Your goal: Beginning with the line that holds "internet amanhã;", write out each line exactly as it stands until the end of the data, and include no pictures.

═══

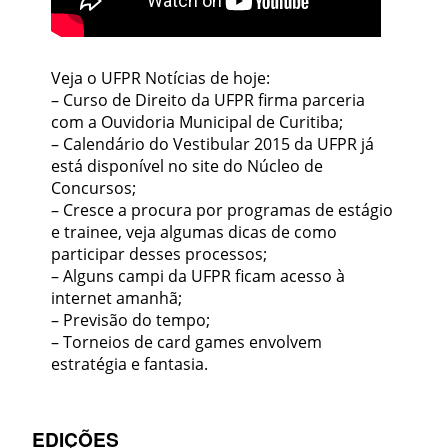
Veja o UFPR Notícias de hoje:
– Curso de Direito da UFPR firma parceria
com a Ouvidoria Municipal de Curitiba;
– Calendário do Vestibular 2015 da UFPR já
está disponível no site do Núcleo de
Concursos;
– Cresce a procura por programas de estágio
e trainee, veja algumas dicas de como
participar desses processos;
– Alguns campi da UFPR ficam acesso à
internet amanhã;
– Previsão do tempo;
– Torneios de card games envolvem
estratégia e fantasia.
EDIÇÕES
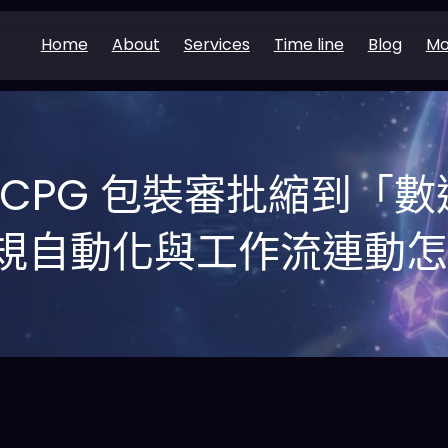
Home
About
Services
Time line
Blog
Mo
把 CPG 包裝審批縮到「數
規自動化與工作流連動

═══

Solution to this exercise:
internet amanhã;
– Previsão do tempo;
– Torneios de card games envolvem
estratégia e fantasia.
EDIÇÕES
Home
About
Services
Time line
Blog
Mo
把 CPG 包裝審批縮到「數
規自動化與工作流連動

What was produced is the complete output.